Holbrooke joined the State Department in 1962, as a 22 year old. He was in charge of “pacifying” a province in Vietnam’s Mekong Delta for the United States Agency for International Development. “Pacification” meant driving peasants out of their villages into concentration camps called “strategic hamlets.”

Death squads organized through the CIA’s Operation Phoenix hunted Vietnamese liberation fighters and killed entire families. Tens of thousands of local Vietnamese organizers were killed.

Holbrooke helped carry out these bloodbaths in Vietnam. He served as an aide at the U.S. Embassy in Saigon to Ambassadors Maxwell Taylor and Henry Cabot Lodge Jr. He was also part of the U.S. delegation to the Paris peace talks in 1968 and 1969.


Covering up genocide in East Timor


Following a meeting with President Gerald Ford and Secretary of State Henry Kissinger in December 1975, Indonesian dictator Suharto invaded newly independent East Timor. The occupiers eventually killed a third of the Timorese population. After Democrat Jimmy Carter was elected, Holbrooke was appointed assistant secretary of state for East Asian and Pacific affairs. In that job he justified U.S. delivery of A-10 Bronco airplanes to the Indonesian military that were then used to strafe people in Timor.

Holbrooke also supported the South Korean military in its killing of thousands of people during the Kwangju uprising in 1980. According to journalist Tim Shorrock, Holbrooke “took it upon himself to prevent the democratic Korean opposition from speaking out against military intervention, and then kept his mouth firmly shut when the Kwangju disaster struck.” (timshorrock.com)


Breaking up socialist Yugoslavia


Holbrooke is best known for his role as President Clinton’s point man in the project of destroying Yugoslavia, the last remaining socialist state in Eastern Europe.

Socialist Yugoslavia was a multinational country that was forged through a guerrilla resistance war against German imperialist occupation during World War II. Holbrooke was ringmaster at the 1995 negotiations at the Wright-Paterson Air Force Base in Dayton, Ohio, that ended the civil war in Bosnia-Herzegovina. As journalist Diana Johnstone mentioned in her Dec. 15 article in CounterPunch, the same agreement could have been reached in 1992 except for U.S. sabotage. An earlier agreement would have saved years of war and hundreds of thousands of deaths.

Holbrooke backed Croatia in its expulsion of over a quarter million Serbian people from their homes in Krajina in 1995.
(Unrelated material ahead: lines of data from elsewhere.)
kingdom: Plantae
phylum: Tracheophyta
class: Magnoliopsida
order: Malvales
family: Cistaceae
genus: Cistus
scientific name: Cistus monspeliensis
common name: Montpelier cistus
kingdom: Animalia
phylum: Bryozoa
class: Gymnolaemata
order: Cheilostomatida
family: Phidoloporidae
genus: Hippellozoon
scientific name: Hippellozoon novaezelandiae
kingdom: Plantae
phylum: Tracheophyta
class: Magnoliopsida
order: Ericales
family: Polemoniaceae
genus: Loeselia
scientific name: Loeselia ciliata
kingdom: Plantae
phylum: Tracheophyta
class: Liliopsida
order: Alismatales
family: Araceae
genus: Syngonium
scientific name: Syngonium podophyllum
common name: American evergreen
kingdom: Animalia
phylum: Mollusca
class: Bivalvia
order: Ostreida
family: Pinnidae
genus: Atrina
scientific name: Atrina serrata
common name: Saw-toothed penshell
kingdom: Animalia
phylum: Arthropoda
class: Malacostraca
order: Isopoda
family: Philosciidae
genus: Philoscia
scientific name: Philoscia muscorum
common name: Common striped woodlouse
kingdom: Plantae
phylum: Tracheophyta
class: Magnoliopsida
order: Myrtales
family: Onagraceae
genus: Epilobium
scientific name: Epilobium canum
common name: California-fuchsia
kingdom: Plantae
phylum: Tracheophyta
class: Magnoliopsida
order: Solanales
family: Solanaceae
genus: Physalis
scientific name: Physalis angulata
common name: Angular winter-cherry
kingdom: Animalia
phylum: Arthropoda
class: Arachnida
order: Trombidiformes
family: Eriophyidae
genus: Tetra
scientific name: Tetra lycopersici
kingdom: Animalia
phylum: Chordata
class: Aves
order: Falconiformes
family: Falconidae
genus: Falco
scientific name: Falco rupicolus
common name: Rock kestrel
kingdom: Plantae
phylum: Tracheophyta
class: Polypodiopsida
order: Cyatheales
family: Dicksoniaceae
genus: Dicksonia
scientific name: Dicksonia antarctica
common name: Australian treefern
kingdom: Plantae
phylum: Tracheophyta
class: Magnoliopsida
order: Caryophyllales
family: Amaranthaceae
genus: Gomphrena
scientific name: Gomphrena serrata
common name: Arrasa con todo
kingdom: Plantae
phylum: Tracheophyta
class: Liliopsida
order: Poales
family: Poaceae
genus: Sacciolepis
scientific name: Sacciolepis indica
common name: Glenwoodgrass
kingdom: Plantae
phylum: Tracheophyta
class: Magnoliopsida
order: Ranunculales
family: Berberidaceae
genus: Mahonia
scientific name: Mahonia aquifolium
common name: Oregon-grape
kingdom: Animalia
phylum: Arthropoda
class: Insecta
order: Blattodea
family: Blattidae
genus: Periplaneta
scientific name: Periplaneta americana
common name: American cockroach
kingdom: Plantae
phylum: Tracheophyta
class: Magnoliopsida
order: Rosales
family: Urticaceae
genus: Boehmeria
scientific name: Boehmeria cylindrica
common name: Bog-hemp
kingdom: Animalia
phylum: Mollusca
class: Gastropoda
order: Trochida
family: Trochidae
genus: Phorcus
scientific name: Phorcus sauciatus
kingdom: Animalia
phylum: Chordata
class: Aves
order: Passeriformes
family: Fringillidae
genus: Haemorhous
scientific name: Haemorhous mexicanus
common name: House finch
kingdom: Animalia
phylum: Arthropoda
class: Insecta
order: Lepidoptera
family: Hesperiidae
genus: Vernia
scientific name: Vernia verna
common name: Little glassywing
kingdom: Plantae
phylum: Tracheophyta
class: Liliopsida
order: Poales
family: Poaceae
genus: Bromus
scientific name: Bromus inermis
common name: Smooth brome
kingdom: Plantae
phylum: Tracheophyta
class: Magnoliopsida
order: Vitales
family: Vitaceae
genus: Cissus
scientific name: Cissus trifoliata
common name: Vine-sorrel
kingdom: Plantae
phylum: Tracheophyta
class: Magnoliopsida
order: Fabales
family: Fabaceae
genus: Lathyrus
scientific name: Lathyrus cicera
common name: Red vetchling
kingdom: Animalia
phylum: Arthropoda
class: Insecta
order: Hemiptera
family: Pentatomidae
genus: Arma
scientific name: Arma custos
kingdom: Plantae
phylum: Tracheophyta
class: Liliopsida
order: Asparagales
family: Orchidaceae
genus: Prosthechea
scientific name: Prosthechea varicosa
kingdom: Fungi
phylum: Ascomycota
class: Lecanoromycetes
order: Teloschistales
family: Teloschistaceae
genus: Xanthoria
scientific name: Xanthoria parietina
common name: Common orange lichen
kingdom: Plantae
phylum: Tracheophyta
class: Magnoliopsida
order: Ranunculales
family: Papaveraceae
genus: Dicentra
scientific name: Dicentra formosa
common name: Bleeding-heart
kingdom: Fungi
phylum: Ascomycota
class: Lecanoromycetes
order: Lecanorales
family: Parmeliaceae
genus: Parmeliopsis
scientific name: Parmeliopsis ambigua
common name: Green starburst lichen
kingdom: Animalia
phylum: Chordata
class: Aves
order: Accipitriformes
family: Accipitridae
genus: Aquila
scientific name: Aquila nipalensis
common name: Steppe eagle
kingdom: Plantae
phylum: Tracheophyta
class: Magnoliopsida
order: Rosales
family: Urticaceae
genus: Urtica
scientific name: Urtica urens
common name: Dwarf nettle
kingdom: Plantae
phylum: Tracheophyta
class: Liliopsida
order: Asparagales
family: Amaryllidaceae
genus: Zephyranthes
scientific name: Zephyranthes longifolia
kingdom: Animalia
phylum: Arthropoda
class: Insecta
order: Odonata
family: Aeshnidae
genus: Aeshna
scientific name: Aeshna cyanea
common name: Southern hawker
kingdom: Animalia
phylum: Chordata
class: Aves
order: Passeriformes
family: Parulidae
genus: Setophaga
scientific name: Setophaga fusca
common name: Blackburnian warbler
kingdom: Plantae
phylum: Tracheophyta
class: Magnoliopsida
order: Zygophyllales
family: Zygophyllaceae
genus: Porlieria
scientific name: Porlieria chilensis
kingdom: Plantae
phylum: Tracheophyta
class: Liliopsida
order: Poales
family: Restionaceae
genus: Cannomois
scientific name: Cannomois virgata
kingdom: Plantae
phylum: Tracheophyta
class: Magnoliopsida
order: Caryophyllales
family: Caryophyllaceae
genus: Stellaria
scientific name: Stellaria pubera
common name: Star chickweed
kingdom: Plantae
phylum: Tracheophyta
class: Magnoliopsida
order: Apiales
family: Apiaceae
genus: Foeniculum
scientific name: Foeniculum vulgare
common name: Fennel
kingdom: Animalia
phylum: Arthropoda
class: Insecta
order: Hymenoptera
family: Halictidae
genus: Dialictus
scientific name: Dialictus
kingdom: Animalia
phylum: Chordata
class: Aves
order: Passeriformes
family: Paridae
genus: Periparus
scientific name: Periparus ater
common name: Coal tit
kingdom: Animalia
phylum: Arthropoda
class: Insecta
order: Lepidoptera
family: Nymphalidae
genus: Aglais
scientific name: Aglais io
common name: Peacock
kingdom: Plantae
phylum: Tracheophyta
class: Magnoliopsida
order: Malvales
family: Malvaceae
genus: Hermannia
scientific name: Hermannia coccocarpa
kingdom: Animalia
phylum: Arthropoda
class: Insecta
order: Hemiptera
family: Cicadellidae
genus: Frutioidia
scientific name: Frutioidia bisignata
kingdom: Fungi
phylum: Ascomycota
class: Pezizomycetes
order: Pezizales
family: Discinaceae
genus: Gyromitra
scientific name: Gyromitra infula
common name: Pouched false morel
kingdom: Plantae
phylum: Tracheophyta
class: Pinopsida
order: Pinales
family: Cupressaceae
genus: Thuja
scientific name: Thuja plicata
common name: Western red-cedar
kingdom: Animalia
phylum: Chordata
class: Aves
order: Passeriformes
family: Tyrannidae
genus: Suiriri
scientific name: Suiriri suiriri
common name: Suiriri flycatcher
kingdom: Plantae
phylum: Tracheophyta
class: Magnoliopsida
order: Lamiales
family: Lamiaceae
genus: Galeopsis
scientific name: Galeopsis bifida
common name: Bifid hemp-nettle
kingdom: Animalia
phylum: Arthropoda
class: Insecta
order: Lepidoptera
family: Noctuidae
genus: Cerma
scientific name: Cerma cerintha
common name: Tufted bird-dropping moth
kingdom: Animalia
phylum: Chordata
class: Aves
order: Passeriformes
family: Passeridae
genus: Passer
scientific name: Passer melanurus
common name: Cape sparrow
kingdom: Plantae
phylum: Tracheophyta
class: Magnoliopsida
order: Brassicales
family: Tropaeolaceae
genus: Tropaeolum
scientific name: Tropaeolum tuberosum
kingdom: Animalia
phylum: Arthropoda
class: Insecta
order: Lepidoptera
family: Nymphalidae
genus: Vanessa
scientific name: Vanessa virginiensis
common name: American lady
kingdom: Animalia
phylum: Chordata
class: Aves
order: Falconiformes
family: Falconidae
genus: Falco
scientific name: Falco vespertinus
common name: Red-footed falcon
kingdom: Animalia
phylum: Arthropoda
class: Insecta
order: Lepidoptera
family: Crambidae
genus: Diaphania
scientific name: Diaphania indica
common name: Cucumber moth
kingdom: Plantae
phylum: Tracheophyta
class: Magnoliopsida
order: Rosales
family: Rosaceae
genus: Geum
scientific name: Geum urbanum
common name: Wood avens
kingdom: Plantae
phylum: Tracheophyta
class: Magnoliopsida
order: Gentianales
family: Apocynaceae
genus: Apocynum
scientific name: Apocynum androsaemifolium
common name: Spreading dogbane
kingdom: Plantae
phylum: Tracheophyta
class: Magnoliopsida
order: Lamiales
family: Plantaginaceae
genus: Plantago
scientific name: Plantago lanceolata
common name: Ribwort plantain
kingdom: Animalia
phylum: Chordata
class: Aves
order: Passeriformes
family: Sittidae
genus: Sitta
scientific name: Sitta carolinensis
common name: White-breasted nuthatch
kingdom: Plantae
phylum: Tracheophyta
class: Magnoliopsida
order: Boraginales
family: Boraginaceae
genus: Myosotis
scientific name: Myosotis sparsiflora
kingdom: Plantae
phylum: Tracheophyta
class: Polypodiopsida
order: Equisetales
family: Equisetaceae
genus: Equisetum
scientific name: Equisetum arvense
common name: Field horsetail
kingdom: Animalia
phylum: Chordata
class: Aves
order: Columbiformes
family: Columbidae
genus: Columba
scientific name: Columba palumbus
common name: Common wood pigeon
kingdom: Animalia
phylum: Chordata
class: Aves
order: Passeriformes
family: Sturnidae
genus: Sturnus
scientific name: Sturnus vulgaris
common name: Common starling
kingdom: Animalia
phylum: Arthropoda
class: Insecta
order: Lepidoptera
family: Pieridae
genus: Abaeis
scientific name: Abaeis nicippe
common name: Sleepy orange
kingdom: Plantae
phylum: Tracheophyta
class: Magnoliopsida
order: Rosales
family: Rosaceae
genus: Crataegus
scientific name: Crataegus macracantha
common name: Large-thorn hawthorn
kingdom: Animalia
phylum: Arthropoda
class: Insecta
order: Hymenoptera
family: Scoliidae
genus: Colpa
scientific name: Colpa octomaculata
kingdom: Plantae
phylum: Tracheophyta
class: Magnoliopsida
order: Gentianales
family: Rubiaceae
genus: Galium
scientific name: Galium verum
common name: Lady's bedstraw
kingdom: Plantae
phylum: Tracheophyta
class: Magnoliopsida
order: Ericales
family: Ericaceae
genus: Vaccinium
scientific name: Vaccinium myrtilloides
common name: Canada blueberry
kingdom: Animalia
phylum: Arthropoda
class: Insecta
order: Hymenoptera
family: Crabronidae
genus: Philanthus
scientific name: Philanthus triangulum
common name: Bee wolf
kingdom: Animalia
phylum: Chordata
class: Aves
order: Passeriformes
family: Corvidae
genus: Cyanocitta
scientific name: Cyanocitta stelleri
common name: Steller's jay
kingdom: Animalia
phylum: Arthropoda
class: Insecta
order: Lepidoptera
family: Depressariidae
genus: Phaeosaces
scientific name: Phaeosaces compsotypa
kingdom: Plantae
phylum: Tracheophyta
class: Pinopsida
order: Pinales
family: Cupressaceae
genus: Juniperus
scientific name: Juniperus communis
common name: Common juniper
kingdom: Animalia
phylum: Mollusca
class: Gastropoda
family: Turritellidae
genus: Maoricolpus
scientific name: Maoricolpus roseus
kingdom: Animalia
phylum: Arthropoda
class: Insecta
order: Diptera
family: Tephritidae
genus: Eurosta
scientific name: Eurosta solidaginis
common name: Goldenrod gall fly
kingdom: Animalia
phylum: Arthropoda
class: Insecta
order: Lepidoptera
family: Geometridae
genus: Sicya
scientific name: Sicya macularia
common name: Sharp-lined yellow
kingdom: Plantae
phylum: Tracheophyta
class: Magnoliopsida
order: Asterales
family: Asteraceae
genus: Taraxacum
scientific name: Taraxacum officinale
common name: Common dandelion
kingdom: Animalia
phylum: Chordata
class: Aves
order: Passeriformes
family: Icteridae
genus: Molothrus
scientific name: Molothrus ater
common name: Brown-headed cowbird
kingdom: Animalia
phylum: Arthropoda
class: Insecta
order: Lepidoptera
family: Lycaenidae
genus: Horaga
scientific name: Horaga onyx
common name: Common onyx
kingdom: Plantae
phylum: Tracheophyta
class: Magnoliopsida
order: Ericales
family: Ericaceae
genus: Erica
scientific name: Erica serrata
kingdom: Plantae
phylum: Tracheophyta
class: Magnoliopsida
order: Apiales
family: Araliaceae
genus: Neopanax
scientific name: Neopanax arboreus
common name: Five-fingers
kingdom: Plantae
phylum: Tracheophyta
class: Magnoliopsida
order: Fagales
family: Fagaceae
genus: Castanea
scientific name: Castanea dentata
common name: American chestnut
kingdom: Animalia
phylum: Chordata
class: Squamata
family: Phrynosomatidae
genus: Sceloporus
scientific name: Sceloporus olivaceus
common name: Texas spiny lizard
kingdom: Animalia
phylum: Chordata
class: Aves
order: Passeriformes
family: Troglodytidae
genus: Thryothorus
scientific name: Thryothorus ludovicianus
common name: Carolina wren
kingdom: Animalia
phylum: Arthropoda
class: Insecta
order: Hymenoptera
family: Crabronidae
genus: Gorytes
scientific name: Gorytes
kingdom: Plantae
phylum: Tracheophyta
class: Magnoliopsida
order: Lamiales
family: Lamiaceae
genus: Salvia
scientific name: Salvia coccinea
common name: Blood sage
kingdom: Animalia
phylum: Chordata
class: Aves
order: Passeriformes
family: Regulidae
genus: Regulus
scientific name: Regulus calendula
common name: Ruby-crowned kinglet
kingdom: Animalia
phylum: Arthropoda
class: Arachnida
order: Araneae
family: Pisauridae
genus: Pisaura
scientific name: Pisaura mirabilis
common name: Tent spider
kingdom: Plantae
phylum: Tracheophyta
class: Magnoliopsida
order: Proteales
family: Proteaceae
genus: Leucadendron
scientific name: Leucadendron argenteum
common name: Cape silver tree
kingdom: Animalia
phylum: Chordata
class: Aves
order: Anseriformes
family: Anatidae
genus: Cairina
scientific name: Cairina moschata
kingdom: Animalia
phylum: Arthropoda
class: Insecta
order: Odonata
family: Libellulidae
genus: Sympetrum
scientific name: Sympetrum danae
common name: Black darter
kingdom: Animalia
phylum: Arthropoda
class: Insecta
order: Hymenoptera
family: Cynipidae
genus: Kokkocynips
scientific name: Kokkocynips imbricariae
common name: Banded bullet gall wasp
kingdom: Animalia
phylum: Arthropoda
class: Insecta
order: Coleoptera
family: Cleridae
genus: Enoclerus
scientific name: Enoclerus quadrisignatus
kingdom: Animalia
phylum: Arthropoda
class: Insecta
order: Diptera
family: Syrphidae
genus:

Bill Clinton launched 78 days of bombing of Yugoslavia in 1999 after U.S. machinations failed to overthrow that country’s President Slobodan Milosevic. All the NATO countries joined in this class war. The war’s pretext was to “protect” Albanians in Serbia’s Kosovo province, but its result was to destroy Yugoslavia and bring the most reactionary forces to power in a U.S.-occupied Kosovo.

With the acquiescence of the U.S. and other NATO occupying forces, the “Kosovo Liberation Army” was allowed to persecute and kill Serbians, Roma, Jews and other minority people in Kosovo province and to oppress and exploit Albanian-origin workers too.

The Council of Europe has charged that KLA leader Hashim Thaci — now Kosovo’s prime minister — harvested body organs from Serbian prisoners of war and political opponents. The Pentagon’s largest military base in the region, Camp Bondsteel, is in Kosovo.

President Milosevic died under suspicious circumstances while being held in Scheveningen Prison in The Hague, Netherlands, in 2006. The International Criminal Tribunal on the Former Yugoslavia had failed in all its attempts to prove war crimes charges against Milosevic. Holbrooke said he found Milosevic’s death “a just end.” The truth is that Clinton, the other NATO leaders and yes, Richard Holbrooke, should have been on trial instead.